Project Rio, which employed 155 people and had a $1.5 million budget to provide job services and training, combined the efforts of three state agencies: TDCJ, the Texas Workforce Commission and the Texas Youth Commission.
According to a 2012 Texas Investment Council report, 53 percent of the recently released inmates in the program found employment last year, down from 74 percent in 2009. The program’s success depended on its location. Jeri Houchins, administrative director of the Austin/Travis County Reentry Roundtable, said that Project Rio was effective in progressive urban areas like Austin, but rural parts of Texas were not as successful implementing the program.
Moran, who worked as a Project Rio program specialist for nearly five years, said the program was successful in a few ways. It helped ex-inmates replace important documents like birth certificates, she said, and it was a source of information for inmates to navigate changes in the outside world that had occurred since they were incarcerated.
But the program was not without its faults. Former inmate Jacque Knight saw the program primarily as a referral service. “Project Rio, for the people coming out of TDCJ, is a joke,” he said. “It’s just money put in a system that don’t even work.” He said that the program failed to supply important information he needed as a worker with a criminal record.
Like Knight, Moran agreed that Project Rio acted more like a “Band-Aid” than a solution to issues faced by ex-inmates. That is one of the reasons she left Project Rio in 2007 to start the Travis County Offender Workforce Development Program.
Travis County is among the top five counties for offender releases in Texas. In 2010, more than 1,000 people sought help though the Travis County program, with nearly 400 finding work. Moran said that since Project Rio’s demise, traffic to her office has increased.
For the recently released, getting an interview after having checked a felony conviction box on a job application makes landing a job difficult. According to a report from the Legal Action Center, a law and policy nonprofit, Texas employers and licensing authorities can deny employment to those with criminal records for any reason.
A study by the Urban Institute says that ex-offenders who find work within two months of release fair better then offenders who are unemployed after 12 months. Those without jobs after a year have a 15 percent greater chance of being re-incarcerated.
Nationally, 67 percent of released offenders commit another crime within three years, according to the Bureau of Justice Statistics. A study conducted by the Pew Center on the States reports that 31.9 percent of 72,130 Texas inmates released in 2004 return to prison within three years.

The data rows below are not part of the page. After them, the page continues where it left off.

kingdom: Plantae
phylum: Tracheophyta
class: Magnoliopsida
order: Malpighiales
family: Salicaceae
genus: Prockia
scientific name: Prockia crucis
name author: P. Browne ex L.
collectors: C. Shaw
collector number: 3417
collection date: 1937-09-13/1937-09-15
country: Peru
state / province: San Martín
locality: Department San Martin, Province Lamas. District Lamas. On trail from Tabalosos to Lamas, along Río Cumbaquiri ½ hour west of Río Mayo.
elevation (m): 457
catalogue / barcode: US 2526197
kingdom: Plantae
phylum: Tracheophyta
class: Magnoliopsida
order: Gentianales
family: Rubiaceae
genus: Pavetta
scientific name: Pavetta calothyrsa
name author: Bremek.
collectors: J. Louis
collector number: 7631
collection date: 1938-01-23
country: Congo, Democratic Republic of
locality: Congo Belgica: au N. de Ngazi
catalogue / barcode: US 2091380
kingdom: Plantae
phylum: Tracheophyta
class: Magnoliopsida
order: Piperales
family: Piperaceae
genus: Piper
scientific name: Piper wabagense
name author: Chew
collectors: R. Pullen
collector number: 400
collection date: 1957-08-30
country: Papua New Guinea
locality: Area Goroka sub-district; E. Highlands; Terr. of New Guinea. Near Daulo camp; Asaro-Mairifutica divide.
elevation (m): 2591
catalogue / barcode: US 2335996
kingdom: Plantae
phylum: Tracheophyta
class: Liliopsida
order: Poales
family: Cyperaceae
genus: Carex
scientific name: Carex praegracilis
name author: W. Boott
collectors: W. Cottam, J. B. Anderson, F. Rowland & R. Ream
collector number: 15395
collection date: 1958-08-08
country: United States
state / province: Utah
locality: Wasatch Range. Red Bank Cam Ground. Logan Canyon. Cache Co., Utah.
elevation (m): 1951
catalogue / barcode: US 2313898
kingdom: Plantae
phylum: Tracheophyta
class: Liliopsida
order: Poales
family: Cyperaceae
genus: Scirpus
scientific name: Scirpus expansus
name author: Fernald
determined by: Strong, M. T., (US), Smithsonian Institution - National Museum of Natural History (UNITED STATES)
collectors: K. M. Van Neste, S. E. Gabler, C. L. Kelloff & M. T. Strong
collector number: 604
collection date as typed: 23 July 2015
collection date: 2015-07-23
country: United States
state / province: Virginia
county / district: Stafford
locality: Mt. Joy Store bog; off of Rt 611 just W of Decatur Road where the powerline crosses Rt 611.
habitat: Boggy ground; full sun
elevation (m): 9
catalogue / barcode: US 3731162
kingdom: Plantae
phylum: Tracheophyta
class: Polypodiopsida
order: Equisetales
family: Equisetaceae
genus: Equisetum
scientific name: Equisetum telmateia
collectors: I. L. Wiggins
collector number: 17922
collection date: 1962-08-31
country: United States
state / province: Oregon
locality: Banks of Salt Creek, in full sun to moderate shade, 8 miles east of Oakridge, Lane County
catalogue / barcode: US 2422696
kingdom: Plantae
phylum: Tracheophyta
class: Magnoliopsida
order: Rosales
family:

Lisa Givens, the director of communications at the Texas Workforce Commission, said no new ex-offender-specific programs have been created to replace Project Rio. She said that ex-offenders will continue to have access to all of the resources available to the general public, which includes help matching skills to new careers, support searching for employment and assistant identifying job training opportunities.
But the end of Project Rio means one less resource for newly released ex-prisoners. “One agency can’t do it alone,” Moran said about her department. She only has one employee to assist her with the ex-offenders who come through her office.
Moran fears what the dwindling resources to help recently released inmates will mean. The roadblocks to employment that make it difficult for ex-inmates to support themselves and their families, she said, which can lead to frustration and recidivism. “They leave the families behind, and they are the ones that will suffer,” Moran said.